Qui dovremmo metterci tranquilli in un’emeroteca, se ancora ne esistono, a sfogliare virtualmente l’intera collezione di alcuni quotidiani, compresi quelli, un paio, che sono nati per questo scopo. Ma andrebbe sempre ricordato che se c’è una mano che riceve la velina, ce ne è sempre anche un’altra che la dà. E magari una domandina sulla triste sorte subita dall’ex collega Piercamillo Davigo, sarebbe stata opportuna, sull’argomento.

Sul ruolo del pubblico ministero, uno che lo ha vissuto, e con che peso, ha sempre qualcosa da dire, ma Di Pietro è un po’ di più. Perché il suo nome è diventato simbolico nella storia di questi trent’anni, e perché lui ha conosciuto tutti gli attrezzi e anche i trucchi del mestiere. C’è un punto che è centrale, e che fa venir voglia di incorniciare le sue parole. Come quando dice: «Posso dire con franchezza che, se sei l’accusa, non puoi fare un’indagine per scoprire un reato, devi farla dopo che il reato è stato commesso».
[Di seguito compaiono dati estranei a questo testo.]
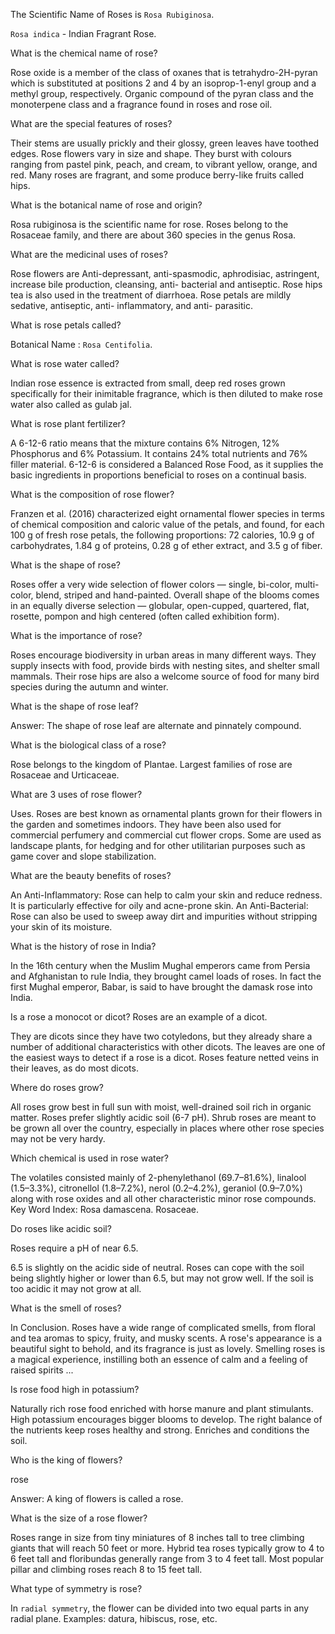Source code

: The Scientific Name of Roses is `Rosa Rubiginosa`.

`Rosa indica` - Indian Fragrant Rose.

What is the chemical name of rose?

Rose oxide is a member of the class of oxanes that is tetrahydro-2H-pyran which is substituted at positions 2 and 4 by an isoprop-1-enyl group and a methyl group, respectively. Organic compound of the pyran class and the monoterpene class and a fragrance found in roses and rose oil.

What are the special features of roses?

Their stems are usually prickly and their glossy, green leaves have toothed edges. Rose flowers vary in size and shape. They burst with colours ranging from pastel pink, peach, and cream, to vibrant yellow, orange, and red. Many roses are fragrant, and some produce berry-like fruits called hips.

What is the botanical name of rose and origin?

Rosa rubiginosa is the scientific name for rose. Roses belong to the Rosaceae family, and there are about 360 species in the genus Rosa.

What are the medicinal uses of roses?

Rose flowers are Anti-depressant, anti-spasmodic, aphrodisiac, astringent, increase bile production, cleansing, anti- bacterial and antiseptic. Rose hips tea is also used in the treatment of diarrhoea. Rose petals are mildly sedative, antiseptic, anti- inflammatory, and anti- parasitic.

What is rose petals called?

Botanical Name : `Rosa Centifolia`.

What is rose water called?

Indian rose essence is extracted from small, deep red roses grown specifically for their inimitable fragrance, which is then diluted to make rose water also called as gulab jal.

What is rose plant fertilizer?

A 6-12-6 ratio means that the mixture contains 6% Nitrogen, 12% Phosphorus and 6% Potassium. It contains 24% total nutrients and 76% filler material. 6-12-6 is considered a Balanced Rose Food, as it supplies the basic ingredients in proportions beneficial to roses on a continual basis.

What is the composition of rose flower?

Franzen et al. (2016) characterized eight ornamental flower species in terms of chemical composition and caloric value of the petals, and found, for each 100 g of fresh rose petals, the following proportions: 72 calories, 10.9 g of carbohydrates, 1.84 g of proteins, 0.28 g of ether extract, and 3.5 g of fiber.

What is the shape of rose?

Roses offer a very wide selection of flower colors — single, bi-color, multi-color, blend, striped and hand-painted. Overall shape of the blooms comes in an equally diverse selection — globular, open-cupped, quartered, flat, rosette, pompon and high centered (often called exhibition form).

What is the importance of rose?

Roses encourage biodiversity in urban areas in many different ways. They supply insects with food, provide birds with nesting sites, and shelter small mammals. Their rose hips are also a welcome source of food for many bird species during the autumn and winter.

What is the shape of rose leaf?

Answer: The shape of rose leaf are alternate and pinnately compound.

What is the biological class of a rose?

Rose belongs to the kingdom of Plantae. Largest families of rose are Rosaceae and Urticaceae.

What are 3 uses of rose flower?

Uses. Roses are best known as ornamental plants grown for their flowers in the garden and sometimes indoors. They have been also used for commercial perfumery and commercial cut flower crops. Some are used as landscape plants, for hedging and for other utilitarian purposes such as game cover and slope stabilization.

What are the beauty benefits of roses?

An Anti-Inflammatory: Rose can help to calm your skin and reduce redness. It is particularly effective for oily and acne-prone skin. An Anti-Bacterial: Rose can also be used to sweep away dirt and impurities without stripping your skin of its moisture.

What is the history of rose in India?

In the 16th century when the Muslim Mughal emperors came from Persia and Afghanistan to rule India, they brought camel loads of roses. In fact the first Mughal emperor, Babar, is said to have brought the damask rose into India.

Is a rose a monocot or dicot?
Roses are an example of a dicot.

They are dicots since they have two cotyledons, but they already share a number of additional characteristics with other dicots. The leaves are one of the easiest ways to detect if a rose is a dicot. Roses feature netted veins in their leaves, as do most dicots.

Where do roses grow?

All roses grow best in full sun with moist, well-drained soil rich in organic matter. Roses prefer slightly acidic soil (6-7 pH). Shrub roses are meant to be grown all over the country, especially in places where other rose species may not be very hardy.

Which chemical is used in rose water?

The volatiles consisted mainly of 2-phenylethanol (69.7–81.6%), linalool (1.5–3.3%), citronellol (1.8–7.2%), nerol (0.2–4.2%), geraniol (0.9–7.0%) along with rose oxides and all other characteristic minor rose compounds. Key Word Index: Rosa damascena. Rosaceae.

Do roses like acidic soil?

Roses require a pH of near 6.5.

6.5 is slightly on the acidic side of neutral. Roses can cope with the soil being slightly higher or lower than 6.5, but may not grow well. If the soil is too acidic it may not grow at all.

What is the smell of roses?

In Conclusion. Roses have a wide range of complicated smells, from floral and tea aromas to spicy, fruity, and musky scents. A rose's appearance is a beautiful sight to behold, and its fragrance is just as lovely. Smelling roses is a magical experience, instilling both an essence of calm and a feeling of raised spirits ...

Is rose food high in potassium?

Naturally rich rose food enriched with horse manure and plant stimulants. High potassium encourages bigger blooms to develop. The right balance of the nutrients keep roses healthy and strong. Enriches and conditions the soil.

Who is the king of flowers?

rose

Answer: A king of flowers is called a rose.

What is the size of a rose flower?

Roses range in size from tiny miniatures of 8 inches tall to tree climbing giants that will reach 50 feet or more. Hybrid tea roses typically grow to 4 to 6 feet tall and floribundas generally range from 3 to 4 feet tall. Most popular pillar and climbing roses reach 8 to 15 feet tall.

What type of symmetry is rose?

In `radial symmetry`, the flower can be divided into two equal parts in any radial plane. Examples: datura, hibiscus, rose, etc.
Per esempio, se ti metti a spiare ogni sera chi entra e chi esce da un certo cancello, o portone, e controlli chi viene a una cena più o meno elegante, prima ancora di sapere che cosa stia succedendo in quella casa, stai o no facendo pesca a strascico? E se poi, dopo anni di processi, quella tal persona che hai spiato e poi fatto crocifiggere sui giornali, viene assolta, che cosa ti meriti? Ti prendo a schiaffi, faccio intervenire il Csm o chiamo l’avvocato Di Pietro? C’è poi un caso che l’ex pm cita esplicitamente, ed è quello dell’innamoramento di un’ipotesi che distoglie l’attenzione da piste investigative alternative. Come il “processo trattativa”, la grande bufala politica del secolo.

Di Pietro non ha dubbi. «E’ vero o non è vero che il ruolo del pubblico ministero è un ruolo di parte? E’ superfluo continuare a dire che il pm cerca la verità. Certo, ma cerca anche un colpevole e può finire per ignorare tutto il resto. Prendete la Trattativa Stato-mafia: individuato quel filone, si è preso in considerazione solo quello, quando il quadro era molto più complicato». Qui ci sarebbe stata bene una domanda del nostro Aliprandi su un terreno che l’ex pm del pool conosce, cioè l’inchiesta mafia-appalti. Ma nessuno è perfetto, si sa, e Damiano non era lì. Così come, e la domanda la facciamo noi, sarebbe interessante sapere quanti casi Di Pietro conosca di suoi colleghi o ex colleghi che abbiano anche cercato le prove a favore dell’indagato, come impone la legge.

Quante violazioni del dovere d’ufficio vengono commesse ogni giorno nelle procure italiane? Ce lo dica, avvocato Di Pietro, molto più simpatico in questa sua nuova veste, rispetto a quando interrogava agitando per aria i polsi a indicare le manette che sarebbero scattate se l’interrogato non avesse confessato, e possibilmente anche fatto qualche chiamata in correità.